I've posted this thought in the past and its fair to say that it has gone down like a lead ballon. So I suppose I can expect some red arrows....:(

 

When we talk about the financial results of big businesses we talk in terms of Turnover rather than pre-tax profit. eg) Alamy sales were £15 million, but their pretax profit might only be £200,000. We would judge how well the company was doing by its overall revenue because we know that expenses can vary

 

But as sole traders and stock photographers people on forums only seem to regard money received in the bank as turnover. 

 

Alamy is an agency, it makes money from charging commission on its services to us, it actually has no products of its own. 

 

If we rented out houses we would regard the size of our business activity as the total rent received, not the amount received after estate agent commission, repairs and other costs. 

 

So what about assessing our business activity on turnover BEFORE commission and before deducting all the various expenses? Actually, isn't this what Alamy does in presenting our sales figures to us? 

 

I do realise, before somebody points it out, that it will make no difference to tax due. Just an idea that it might be a better way of giving an overall assessment of business activity.

 

Can't see anything wrong with that, although I'm not sure when VAT or NI kick in, are they based upon turnover or profit?  Personally I wouldn't do it as it adds a layer of complexity, but it would perhaps better show that you have a meaningful business, if that is a concern.
□ □ □
| Prompt A |
List every sentence in the post about measuring turnover that ends with a question mark.
| Prompt B |
Extract the stretch of the post about measuring turnover from "So what about" through "is a concern.".

(Saved entries)
□ □ □
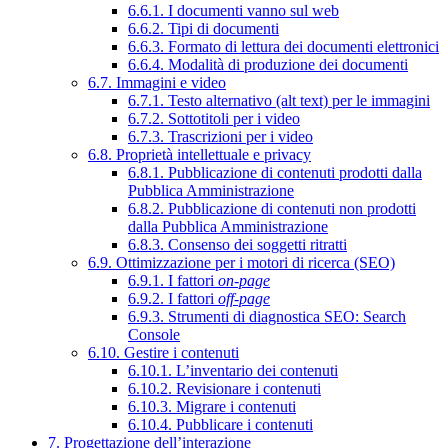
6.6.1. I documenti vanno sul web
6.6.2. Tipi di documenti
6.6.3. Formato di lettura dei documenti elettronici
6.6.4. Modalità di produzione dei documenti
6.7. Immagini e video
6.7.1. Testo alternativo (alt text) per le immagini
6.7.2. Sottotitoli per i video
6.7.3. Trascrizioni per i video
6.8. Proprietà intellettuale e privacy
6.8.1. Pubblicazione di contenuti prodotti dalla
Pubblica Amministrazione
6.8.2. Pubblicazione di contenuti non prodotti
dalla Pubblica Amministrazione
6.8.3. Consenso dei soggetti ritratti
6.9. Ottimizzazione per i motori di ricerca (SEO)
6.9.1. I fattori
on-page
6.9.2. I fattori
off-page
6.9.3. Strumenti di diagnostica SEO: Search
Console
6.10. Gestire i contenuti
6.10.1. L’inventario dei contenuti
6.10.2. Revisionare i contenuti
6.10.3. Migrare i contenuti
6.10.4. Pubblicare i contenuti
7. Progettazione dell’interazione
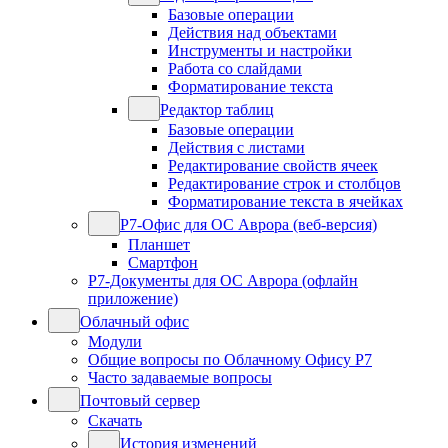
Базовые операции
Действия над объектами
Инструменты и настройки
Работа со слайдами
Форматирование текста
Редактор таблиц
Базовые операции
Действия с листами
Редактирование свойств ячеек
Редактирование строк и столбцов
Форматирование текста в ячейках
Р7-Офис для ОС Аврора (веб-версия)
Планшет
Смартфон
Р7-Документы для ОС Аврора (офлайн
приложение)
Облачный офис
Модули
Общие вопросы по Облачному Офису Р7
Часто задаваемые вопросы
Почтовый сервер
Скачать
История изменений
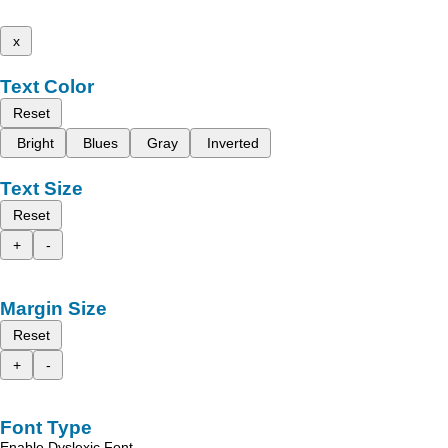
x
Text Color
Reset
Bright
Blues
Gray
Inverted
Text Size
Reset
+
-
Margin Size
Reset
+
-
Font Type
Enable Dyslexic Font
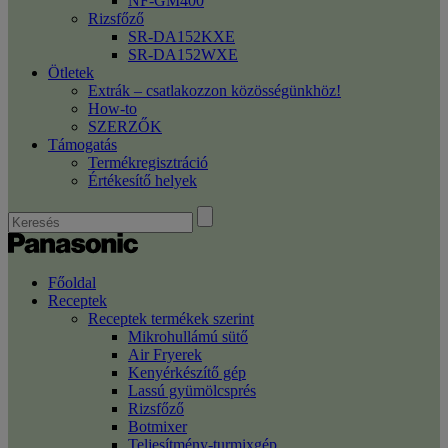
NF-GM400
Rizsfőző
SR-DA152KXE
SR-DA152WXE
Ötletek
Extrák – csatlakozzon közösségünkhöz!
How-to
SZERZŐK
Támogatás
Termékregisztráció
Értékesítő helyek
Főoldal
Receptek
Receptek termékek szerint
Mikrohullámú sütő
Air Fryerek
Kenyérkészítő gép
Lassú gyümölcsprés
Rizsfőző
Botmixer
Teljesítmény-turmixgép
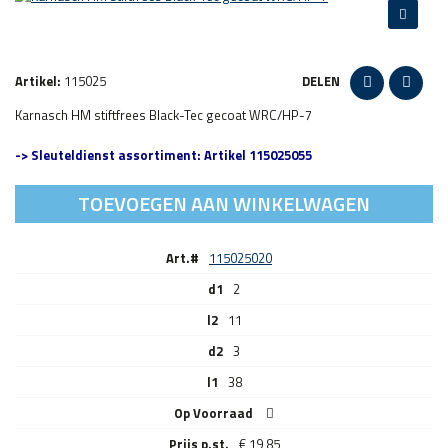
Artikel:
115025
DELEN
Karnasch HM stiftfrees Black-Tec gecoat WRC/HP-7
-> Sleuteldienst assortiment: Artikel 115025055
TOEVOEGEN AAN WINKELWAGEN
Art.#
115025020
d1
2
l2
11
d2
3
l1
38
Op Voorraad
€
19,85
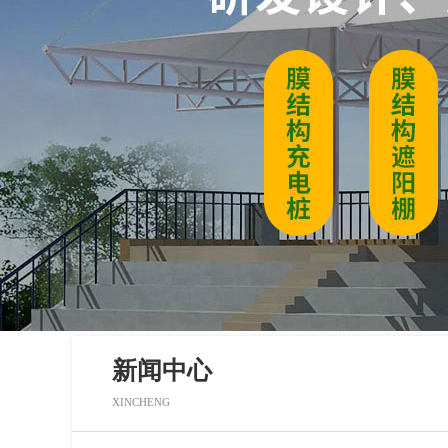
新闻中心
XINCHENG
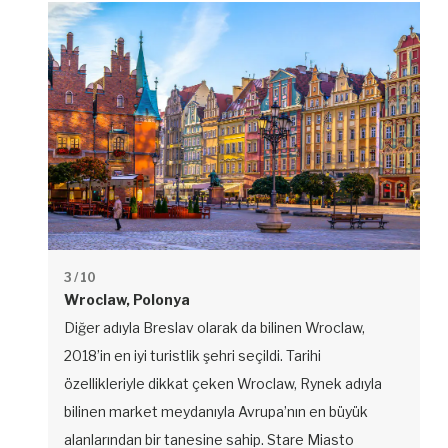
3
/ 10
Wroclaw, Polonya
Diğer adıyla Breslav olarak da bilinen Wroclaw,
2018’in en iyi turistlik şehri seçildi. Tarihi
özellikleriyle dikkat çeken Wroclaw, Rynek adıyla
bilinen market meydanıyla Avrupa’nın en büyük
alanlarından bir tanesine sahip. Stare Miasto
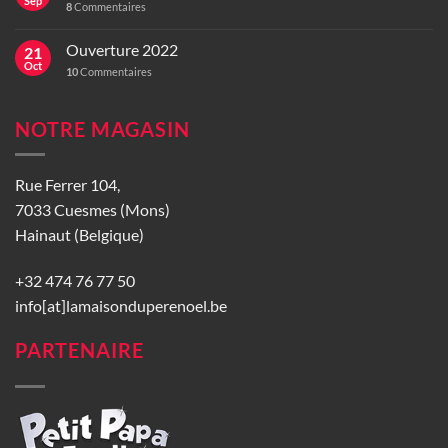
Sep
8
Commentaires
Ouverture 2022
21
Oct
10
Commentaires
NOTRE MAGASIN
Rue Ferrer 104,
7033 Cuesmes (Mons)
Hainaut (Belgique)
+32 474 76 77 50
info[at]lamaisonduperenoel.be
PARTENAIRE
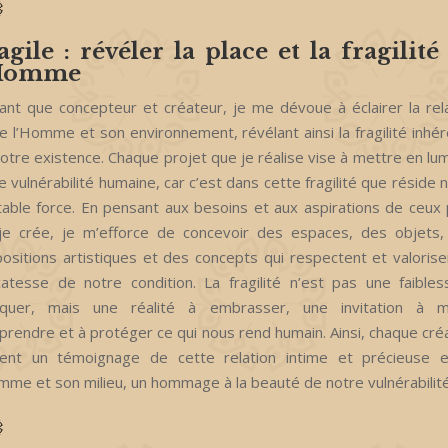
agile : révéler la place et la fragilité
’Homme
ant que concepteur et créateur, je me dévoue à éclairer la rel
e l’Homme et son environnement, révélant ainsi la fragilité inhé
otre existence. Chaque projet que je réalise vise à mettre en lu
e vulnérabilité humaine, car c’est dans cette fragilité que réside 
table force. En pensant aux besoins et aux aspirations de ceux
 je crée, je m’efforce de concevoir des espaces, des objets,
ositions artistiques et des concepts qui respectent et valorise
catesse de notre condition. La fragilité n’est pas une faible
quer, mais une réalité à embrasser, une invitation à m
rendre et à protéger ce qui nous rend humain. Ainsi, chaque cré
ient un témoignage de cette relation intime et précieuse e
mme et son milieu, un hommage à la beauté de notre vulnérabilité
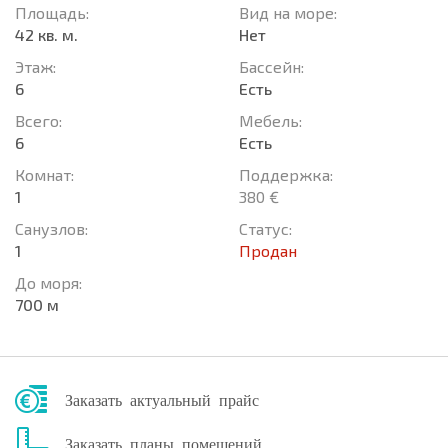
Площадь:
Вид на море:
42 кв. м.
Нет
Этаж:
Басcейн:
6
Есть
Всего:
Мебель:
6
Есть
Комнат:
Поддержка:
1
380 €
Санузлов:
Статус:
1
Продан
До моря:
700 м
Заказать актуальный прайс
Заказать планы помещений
□ □ □
| Response box A |
1. So what about assessing our business activity on turnover BEFORE commission and before deducting all the various expenses?
2. Actually, isn't this what Alamy does in presenting our sales figures to us?
3. Can't see anything wrong with that, although I'm not sure when VAT or NI kick in, are they based upon turnover or profit?

| Response box B |
So what about assessing our business activity on turnover BEFORE commission and before deducting all the various expenses? Actually, isn't this what Alamy does in presenting our sales figures to us? 

 

I do realise, before somebody points it out, that it will make no difference to tax due. Just an idea that it might be a better way of giving an overall assessment of business activity.

 

Can't see anything wrong with that, although I'm not sure when VAT or NI kick in, are they based upon turnover or profit?  Personally I wouldn't do it as it adds a layer of complexity, but it would perhaps better show that you have a meaningful business, if that is a concern.